Alpina 6-7/2004
Die Uhren der Freimaurer ticken anders. Freimaurer haben einen andern
Zeitbegriff als Profane. Sie beginnen ihre Arbeit am Hochmittag, wenn andere
Leute schon einen halben Tag gearbeitet haben und beenden sie um
Hochmitternacht. Und dazu haben sie auch einen andern Kalender. Sie zählen
die Jahre seit Adam und Eva, und deshalb sind wir heute im Jahre 6004 nach
freimaurerischer Rechnung. Was steckt hinter dieser Zeiteinteilung?Wenn wir in den Tempel gehen, haben wir eine besondere Zeit, die heilige
Zeit. Wir lassen die profane Welt hinter uns und versenken uns ganz ins
Ritual und die Symbolik. Deshalb ist die heilige Zeit ein Symbol. Die
profane, weltliche Zeit versinkt, Tag und Stunde sind für die Arbeiten in
der Loge unbedeutend. Die profane Geschichte wird auf Zeit ausgesetzt. Die
Brüder in der Loge treten aus der Zeit des Augenblicks heraus und versetzen
sich zurück in eine «mystische Zeit» oder «Heilige Zeit». Es ist die Zeit
der Weltenschöpfung. Diese Zeit kennt weder Vergangenheit noch Gegenwart
noch Zukunft. Im 18. Jahrhundert entstand in den Johannislogen eine
eigenartige Zeitrechnung, die heute kaum mehr gebräuchlich ist. Man muss
unterscheiden: Anno Lucis heisst, von der Erschaffung der Welt an werden die
Jahre gezählt. Und da man ausgerechnet hat, dass Adam und Eva ungefähr 4000
Jahre vor Christi Geburt gelebt haben, zählen wir zu den heutigen
Jahreszahlen 4000 Jahre dazu und kommen so auf den freimaurerischen
Jahrgang. Es ist aber noch komplizierter: Der Royal Arch hat eine eigene
Zählung. Bei ihm wird zur heutigen Jahreszahl 530 dazu gezählt. Also wären
wir heute im Jahre 2534. (Anno Inventionis). Der Alte und Angenommene
Schottische Ritus rechnet 3760 Jahre dazu und wäre heute bei 5764 Jahren
angelangt (Anno Mundi). Dieser Ritus verwendet ausserdem auch noch die
hebräischen Monatsnamen. Somit ist 1. Tischri 5687 gleichbedeutend mit 9.

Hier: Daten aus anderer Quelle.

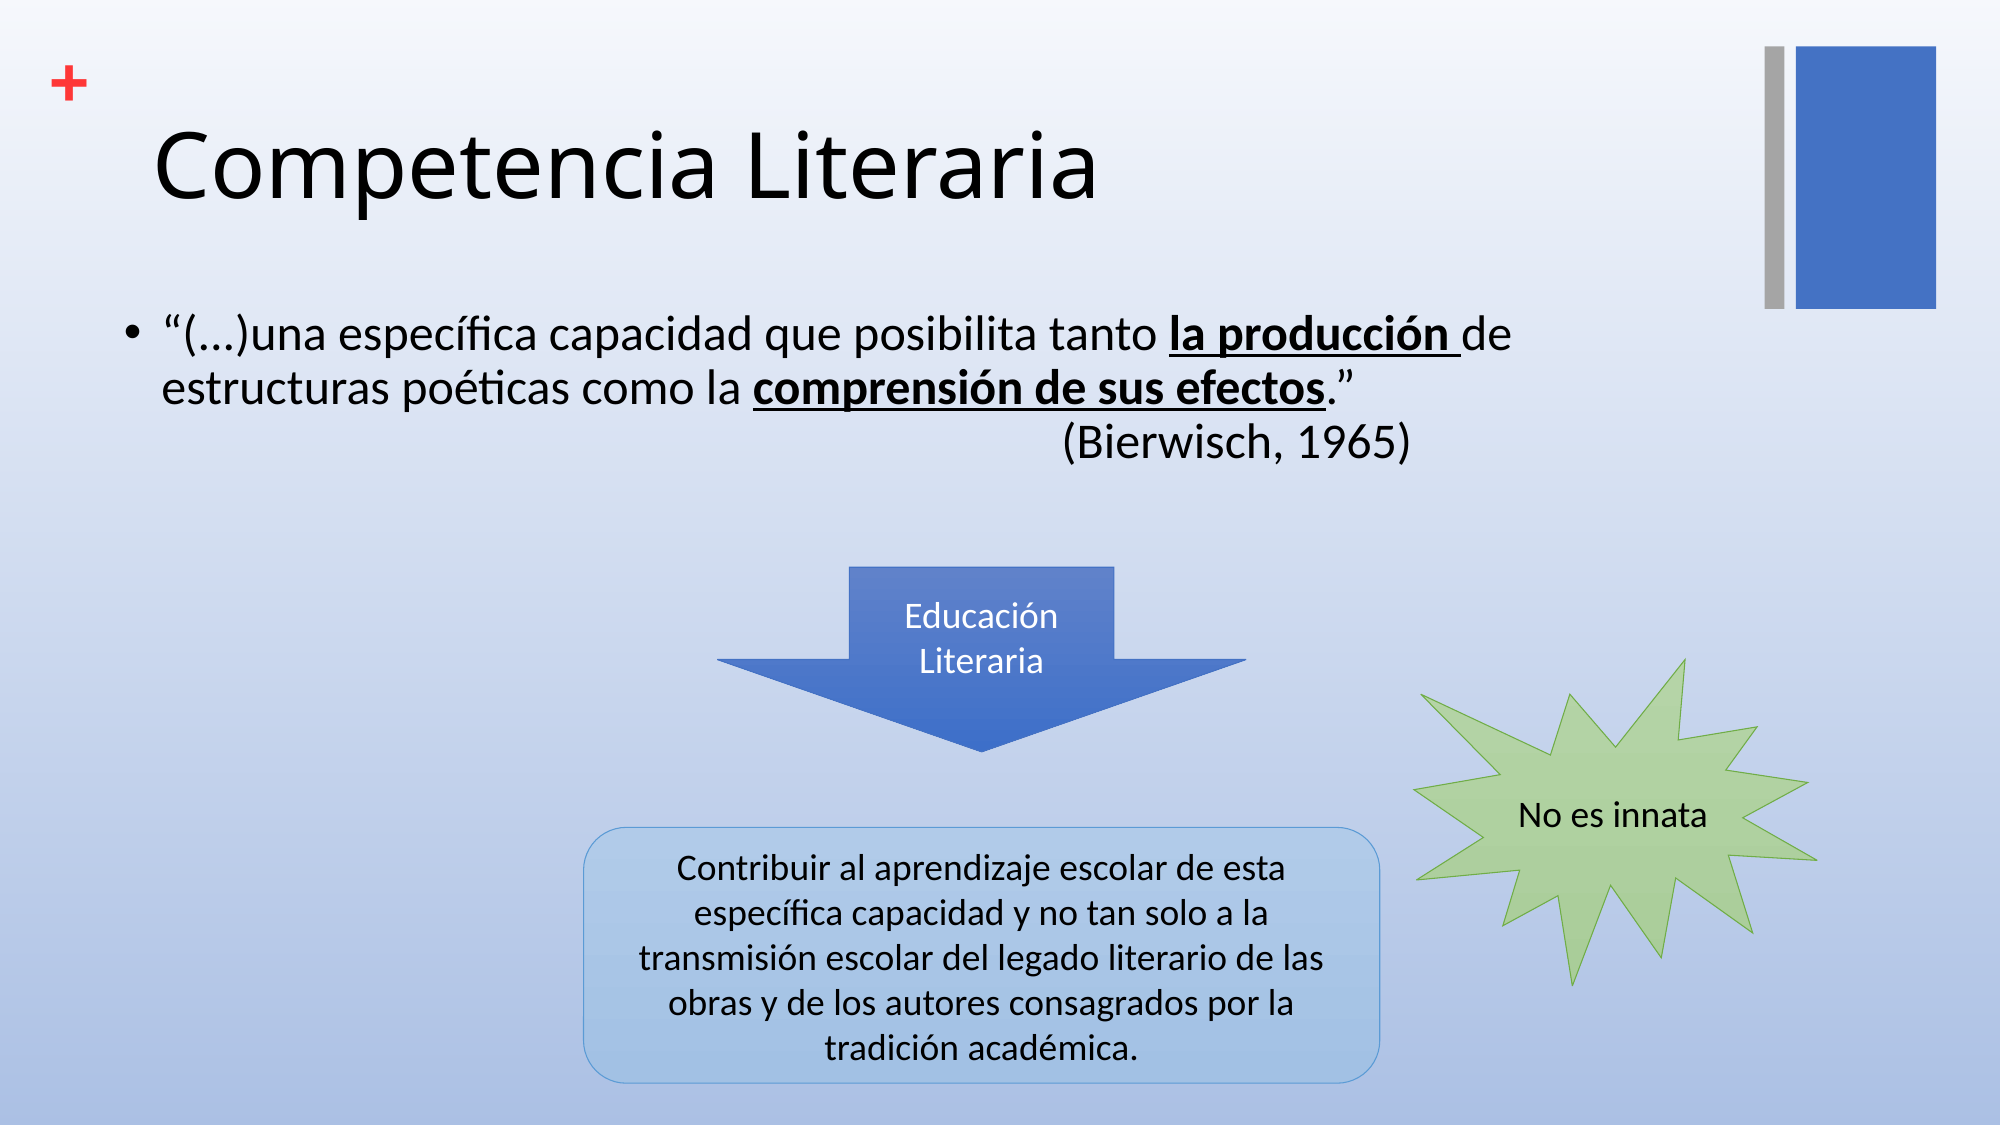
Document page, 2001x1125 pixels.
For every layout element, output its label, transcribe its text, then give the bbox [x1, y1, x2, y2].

title Competencia Literaria [137, 59, 1863, 278]
text_box Educación Literaria [717, 566, 1247, 753]
text_box Contribuir al aprendizaje escolar de esta específica capacidad y no tan solo a la transmisión escolar del legado literario de las obras y de los autores consagrados por la tradición académica. [582, 826, 1381, 1084]
text_box No es innata [1412, 657, 1818, 987]
list “(...)una específica capacidad que posibilita tanto la producción de estructuras poéticas como la comprensión de sus efectos.” (Bierwisch, 1965) [108, 299, 1762, 492]
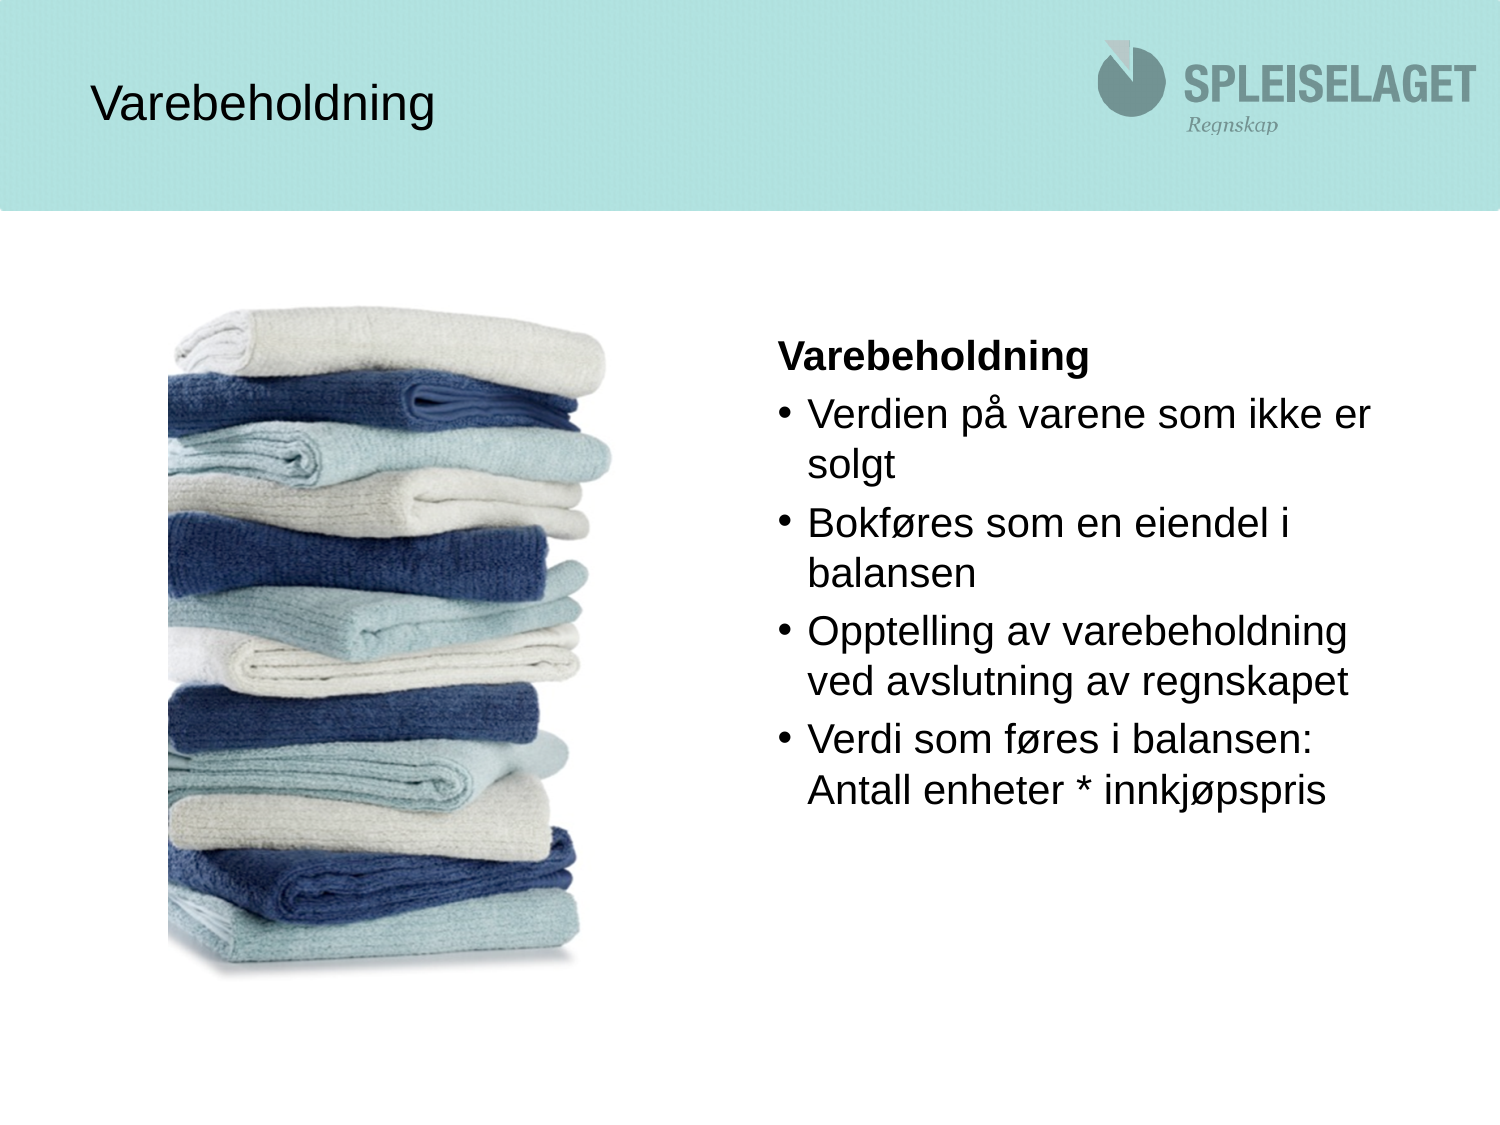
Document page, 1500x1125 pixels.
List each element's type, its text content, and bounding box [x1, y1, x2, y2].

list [168, 262, 644, 1006]
picture [0, 0, 1500, 211]
list Varebeholdning Verdien på varene som ikke er solgt Bokføres som en eiendel i balansen Opptelling av varebeholdning ved avslutning av regnskapet Verdi som føres i balansen: Antall enheter * innkjøpspris [762, 262, 1425, 1005]
title Varebeholdning [75, 26, 1055, 174]
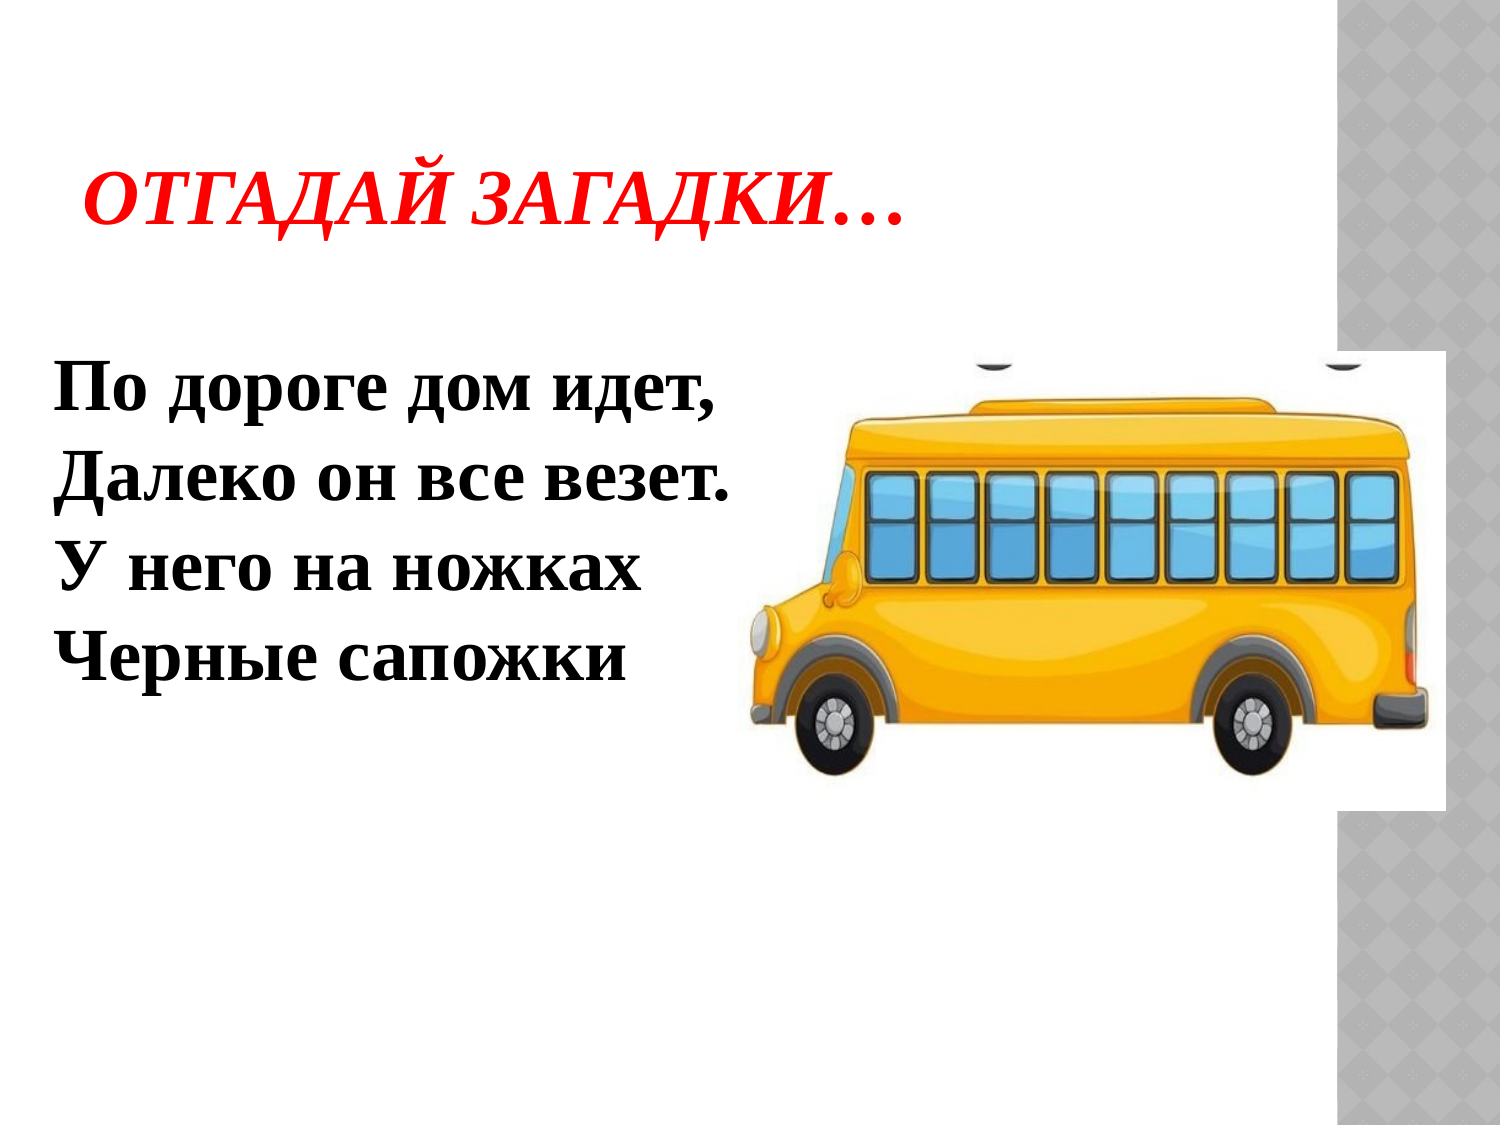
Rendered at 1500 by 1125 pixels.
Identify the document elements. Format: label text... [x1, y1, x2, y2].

September 1926. Knight Templars rechnen mit Anno Ordinis und ziehen bei der
heutigen Jahreszahl 1118 Jahre ab. – Ist nun alles klar? Die Freimaurer
gingen davon aus, dass Adam unser aller Vater, die Freien Künste,
insbesondere die Geometrie (Königliche Kunst) in seinem Herzen getragen
haben muss. Denn er lehrte zweifellos seinen Söhnen die Geometrie. Kain
baute schliesslich eine Stadt, die er nach seinem ältesten Sohn Enoch
benannte. Der Anfang der Welt war demnach unweigerlich auch der Beginn der
Maurerei. So steht es wenigstens in den Alten Pflichten angehängten
Weltchronik. Deshalb datierten die Maurer ihre Jahre statt «im Jahre der
Welt» (anno mundi) einfach «im Jahre der Maurerei» (anno maconi), und beide
tragen die Abkürzung AM.
Von dieser Problematik und dem Philosophieren darüber, was die Zeit
eigentlich ist, handelt dieses Heft.